BEGIN

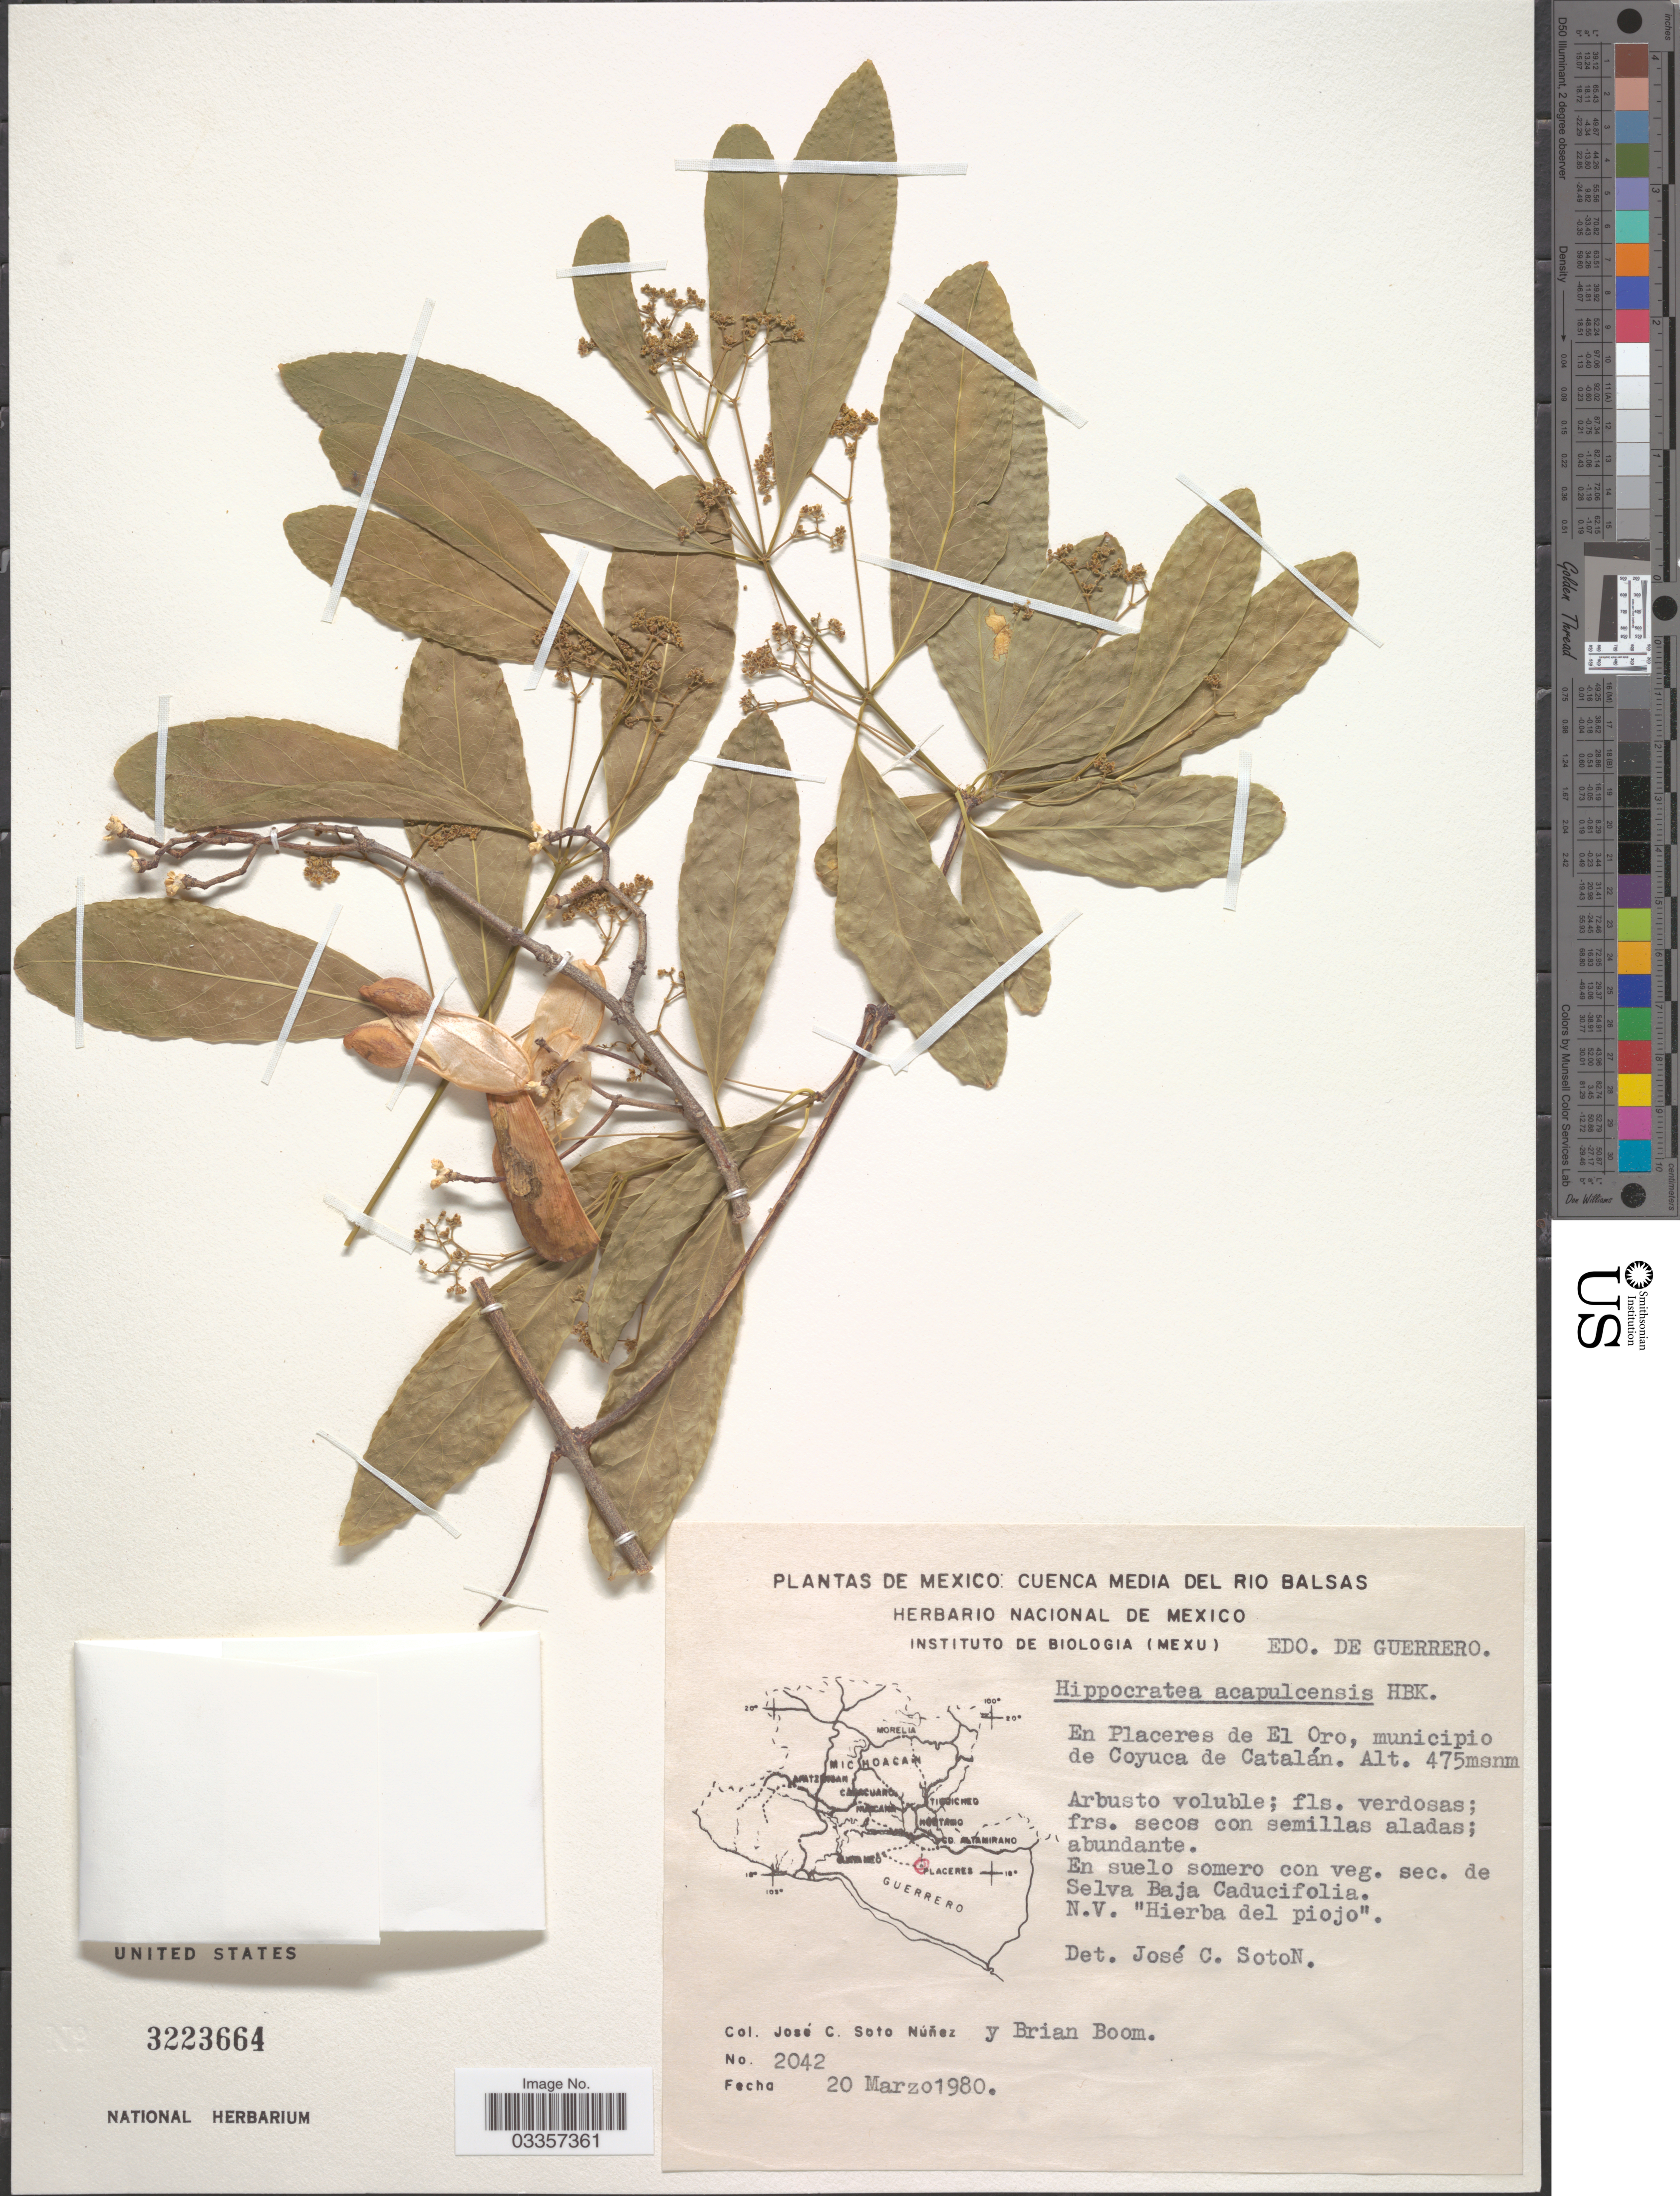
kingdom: Plantae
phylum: Tracheophyta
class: Magnoliopsida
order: Celastrales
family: Celastraceae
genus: Hippocratea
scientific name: Hippocratea acapulcensis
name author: Kunth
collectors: J. Soto & B. M. Boom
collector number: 2042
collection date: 1980-03-20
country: Mexico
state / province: Guerrero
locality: Cuenca Media del Rio Balsas. En Placeres de El Oro, municipio de Coyuca de Catalán. En suelo somero con veg. sec. de Selva Baja Caducifolia.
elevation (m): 475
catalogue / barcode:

END

:: TASK PROMPT ::
Can you rewrite all the lines above as a Markdown table with two columns, Row and Catalog line, numbering the rows and skipping any blank lines? Leave the picture out.

:: RESPONSE TO THIS TASK ::
| Row | Catalog line |
|---|---|
| 1 | kingdom: Plantae |
| 2 | phylum: Tracheophyta |
| 3 | class: Magnoliopsida |
| 4 | order: Celastrales |
| 5 | family: Celastraceae |
| 6 | genus: Hippocratea |
| 7 | scientific name: Hippocratea acapulcensis |
| 8 | name author: Kunth |
| 9 | collectors: J. Soto & B. M. Boom |
| 10 | collector number: 2042 |
| 11 | collection date: 1980-03-20 |
| 12 | country: Mexico |
| 13 | state / province: Guerrero |
| 14 | locality: Cuenca Media del Rio Balsas. En Placeres de El Oro, municipio de Coyuca de Catalán. En suelo somero con veg. sec. de Selva Baja Caducifolia. |
| 15 | elevation (m): 475 |
| 16 | catalogue / barcode: |